Feynman Rules for the BFSS Model. Large $N$ Super Matrix Quantum Mechanics BFSS model is a theory of super-symmetric matrix quantum mechanics describing $N$ coincident $D0$-branes, defined by the action
$$S=\frac{1}{g^2}\int dt\ \text{Tr}\left\{ \frac{1}{2}(D_t X^I)^2 + \frac{1}{2}\psi_\alpha D_t \psi_\alpha + \frac{1}{4}[X^I,X^J]^2 + \frac{1}{2}i\psi_\alpha \gamma_{\alpha\beta}^I[\psi_\beta,X^I]\right\}.$$
You can read about the background and all the details regarding the indices, the gauge field, the spinor representations in a nice paper by Maldacena, To gauge or not to gauge? See section 2 specifically.
Now this is not a quantum field theory in $d+1$ dimensions. This is simply quantum mechanics in $0+1$ dimensions. In quantum mechanics we can similarly define Feynman diagrams for perturbative calculations, but this is not something known as commonly as Feynman diagram techniques in quantum field theory. See for example this nice review by Abbott, Feynman diagrams in quantum mechanics.
When I did a literature search, I couldn't find any results regarding Feynman rules for the BFSS model. Is this something that has never been considered? Or is it just too hard to find the propagators and vertex factors? How can we go about calculating the free propagator? Can we look at an expansion for the full propagator in the large-$N$ limit?

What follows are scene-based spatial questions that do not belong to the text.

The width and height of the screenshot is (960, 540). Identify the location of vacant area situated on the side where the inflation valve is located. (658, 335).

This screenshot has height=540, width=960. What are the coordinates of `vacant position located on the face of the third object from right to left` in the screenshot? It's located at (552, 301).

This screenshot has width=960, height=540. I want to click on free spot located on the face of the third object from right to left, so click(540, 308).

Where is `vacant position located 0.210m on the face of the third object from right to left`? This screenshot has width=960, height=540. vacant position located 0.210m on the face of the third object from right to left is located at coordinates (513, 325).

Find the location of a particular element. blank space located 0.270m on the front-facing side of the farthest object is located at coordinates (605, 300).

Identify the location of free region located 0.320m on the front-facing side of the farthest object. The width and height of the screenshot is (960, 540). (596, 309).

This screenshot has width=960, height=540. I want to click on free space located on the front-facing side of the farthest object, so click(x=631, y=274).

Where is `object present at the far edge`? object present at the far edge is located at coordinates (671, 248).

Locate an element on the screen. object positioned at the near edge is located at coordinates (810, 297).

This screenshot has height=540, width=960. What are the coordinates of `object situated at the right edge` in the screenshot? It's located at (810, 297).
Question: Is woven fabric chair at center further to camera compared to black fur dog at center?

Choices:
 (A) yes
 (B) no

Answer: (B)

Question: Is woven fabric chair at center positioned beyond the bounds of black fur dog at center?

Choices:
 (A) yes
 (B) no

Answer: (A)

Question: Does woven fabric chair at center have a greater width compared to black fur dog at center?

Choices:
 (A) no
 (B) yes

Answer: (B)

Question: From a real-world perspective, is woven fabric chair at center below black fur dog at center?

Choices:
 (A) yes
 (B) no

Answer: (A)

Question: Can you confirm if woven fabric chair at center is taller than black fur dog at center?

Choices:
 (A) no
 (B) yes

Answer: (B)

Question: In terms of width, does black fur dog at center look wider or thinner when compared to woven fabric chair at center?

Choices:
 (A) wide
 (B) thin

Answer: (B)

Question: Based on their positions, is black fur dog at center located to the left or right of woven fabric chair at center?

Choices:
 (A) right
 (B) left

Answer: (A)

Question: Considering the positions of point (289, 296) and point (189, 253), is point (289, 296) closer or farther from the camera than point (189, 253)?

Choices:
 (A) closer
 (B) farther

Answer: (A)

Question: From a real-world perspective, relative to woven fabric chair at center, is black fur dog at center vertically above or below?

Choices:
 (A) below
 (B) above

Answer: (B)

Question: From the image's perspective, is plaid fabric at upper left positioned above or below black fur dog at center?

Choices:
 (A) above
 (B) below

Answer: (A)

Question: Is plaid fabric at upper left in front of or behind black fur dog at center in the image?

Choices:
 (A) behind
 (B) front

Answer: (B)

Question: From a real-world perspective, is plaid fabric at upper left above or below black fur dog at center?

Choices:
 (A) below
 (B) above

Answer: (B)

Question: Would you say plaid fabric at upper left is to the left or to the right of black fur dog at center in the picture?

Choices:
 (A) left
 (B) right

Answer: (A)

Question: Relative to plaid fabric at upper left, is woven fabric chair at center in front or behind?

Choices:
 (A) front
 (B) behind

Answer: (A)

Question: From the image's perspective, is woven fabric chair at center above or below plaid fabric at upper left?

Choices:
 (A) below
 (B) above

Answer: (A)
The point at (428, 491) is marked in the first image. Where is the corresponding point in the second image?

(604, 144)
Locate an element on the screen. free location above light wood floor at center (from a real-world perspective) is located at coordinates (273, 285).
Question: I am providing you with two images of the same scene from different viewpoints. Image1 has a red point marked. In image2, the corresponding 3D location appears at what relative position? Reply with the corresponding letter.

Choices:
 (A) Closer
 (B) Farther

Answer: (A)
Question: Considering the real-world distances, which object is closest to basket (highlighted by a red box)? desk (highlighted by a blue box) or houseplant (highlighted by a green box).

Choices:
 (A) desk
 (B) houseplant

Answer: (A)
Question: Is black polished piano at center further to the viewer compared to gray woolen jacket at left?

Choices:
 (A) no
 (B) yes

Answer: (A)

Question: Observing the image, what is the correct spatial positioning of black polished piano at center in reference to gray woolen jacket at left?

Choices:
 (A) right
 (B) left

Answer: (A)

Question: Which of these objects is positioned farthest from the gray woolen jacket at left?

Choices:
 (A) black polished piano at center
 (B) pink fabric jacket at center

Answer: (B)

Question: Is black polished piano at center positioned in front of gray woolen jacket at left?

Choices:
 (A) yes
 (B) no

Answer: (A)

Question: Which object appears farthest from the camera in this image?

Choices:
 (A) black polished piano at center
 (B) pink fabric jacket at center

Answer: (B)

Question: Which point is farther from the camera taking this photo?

It feels as if we need to introduce the 1PI diagrams, and construct something like this Equation 7.22 in Peskin & Schroeder: writing the Fourier transform of a two-point function as a series of 1PI diagrams.
Is there an effective action for the BFSS? Maybe that can simplify the computations?
 A: You can read the Feynman rules directly from the action you wrote. In general, the propagators and vertices take the same form for these types of theories. The "spacetime" dependance of these is the same as the usual scalar theories that are used to teach QFT. The non-trivial part of the computation comes from the matrix combinatorics. This problem was first considered by ‘t Hooft in Nucl.Phys.B 72 (1974) 461 for large N QCD. This problem is notoriously difficult and very well studied in many contexts. Some of the details on how these computations are done can be found in the AdS/CFT integrability review.
BFSS is a notoriously difficult model to solve, and it is also plagued by problems such as having flat directions in the moduli space of vacua which make numerical analysis difficult. Nowadays there are other models which capture similar things as BFSS that are either more amenable to systematic analysis (such as $\mathcal{N}$=4 SYM which is a cousin of BFSS, or the BMN matrix model which has nicer vacua), or simpler solvable toy models such as SYK.
A: As @AdolfoHolguin remarked it is quite easy to read off the Feynman rules from the action itself. See Developing local RG: quantum RG and BFSS.